As soon as possible, she intended to contact Javier Dias da Costa, Victor’s guide at the tribal reservation. Dias da Costa was one of the few guides permitted at the reservation and, according to comments in Victor’s journal, none too pleased that the tribal elders had allowed strangers into their midst.
Jessica didn’t know why he disdained foreigners, and she didn’t much care. She had made a promise to Rac
hel years ago, and now she silently made another to Victor.
Your death will not be in vain, mi amigo, she whispered as she lovingly ran her hand over the bloodstained duffel bag resting on her desktop.
Javier Dias da Costa paced in front of the dock like a jungle cat imprisoned in a cage, restlessly shifting back and forth, back and forth, along the cement wharf as he waited for the americana louca who had woken him out of his first pleasant slumber in more than a month. She had called him using his private cell-phone number in the wee hours of the morning, demanding that he take her upriver to the reservation. He hadn’t been able to rest well since finding the remains of the annoying Americana’s colleague.

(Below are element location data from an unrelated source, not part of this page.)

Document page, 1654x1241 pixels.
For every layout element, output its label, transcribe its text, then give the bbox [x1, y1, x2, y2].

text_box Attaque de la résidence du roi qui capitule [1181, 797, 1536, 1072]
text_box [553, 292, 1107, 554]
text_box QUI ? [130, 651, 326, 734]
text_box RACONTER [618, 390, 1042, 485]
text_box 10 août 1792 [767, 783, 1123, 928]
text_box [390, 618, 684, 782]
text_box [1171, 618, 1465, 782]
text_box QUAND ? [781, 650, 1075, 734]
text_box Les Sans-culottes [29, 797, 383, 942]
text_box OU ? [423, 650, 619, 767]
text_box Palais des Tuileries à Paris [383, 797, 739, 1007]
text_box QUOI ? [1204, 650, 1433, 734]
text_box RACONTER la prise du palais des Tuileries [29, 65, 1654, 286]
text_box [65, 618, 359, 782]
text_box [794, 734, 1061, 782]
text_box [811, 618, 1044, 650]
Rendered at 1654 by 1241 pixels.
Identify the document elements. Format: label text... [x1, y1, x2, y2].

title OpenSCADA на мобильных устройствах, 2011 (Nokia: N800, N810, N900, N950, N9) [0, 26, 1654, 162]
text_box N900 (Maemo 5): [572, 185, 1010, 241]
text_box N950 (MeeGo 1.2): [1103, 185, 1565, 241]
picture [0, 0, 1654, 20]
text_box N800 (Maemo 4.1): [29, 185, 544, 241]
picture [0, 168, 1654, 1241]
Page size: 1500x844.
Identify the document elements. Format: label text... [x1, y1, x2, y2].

Even now, the images were fresh in his brain, but that wasn’t what kept him awake.
Guilt refused to let his mind rest.
Guilt and concern that the killing wouldn’t end.
He stopped and searched the wharf for any signs of the woman, hoping she would change her mind and decide not to follow her colleague. Javier already had enough problems. The loggers, led by an ex-tribe member, Armando Ruiz, were a violent, troublesome bunch.
The last thing he needed in the mix was this obviously irrational and selfish American scientist, who called people in the early hours of the morning to say she would be arriving any day. No “Are you available?” or “Are you even interested?” Instead, he had gotten a call on his private number, demanding that he take her to the tribal shaman.
Not that the shaman would object, Javier thought.
When he had gone upriver to tell the tribal elders of the americana’s demand, the shaman, his uncle Antonio, had been eager for the americana to finish what her colleague had begun. His tio hoped that the discovery of the healing plant would finally give the court reason to enforce its orders that Armando cease logging. An order he and his loggers were blatantly ignoring. Javier, however, suspected that Armando would not stop until he had completed his quest for revenge against the tribe, and Javier’s family in particular.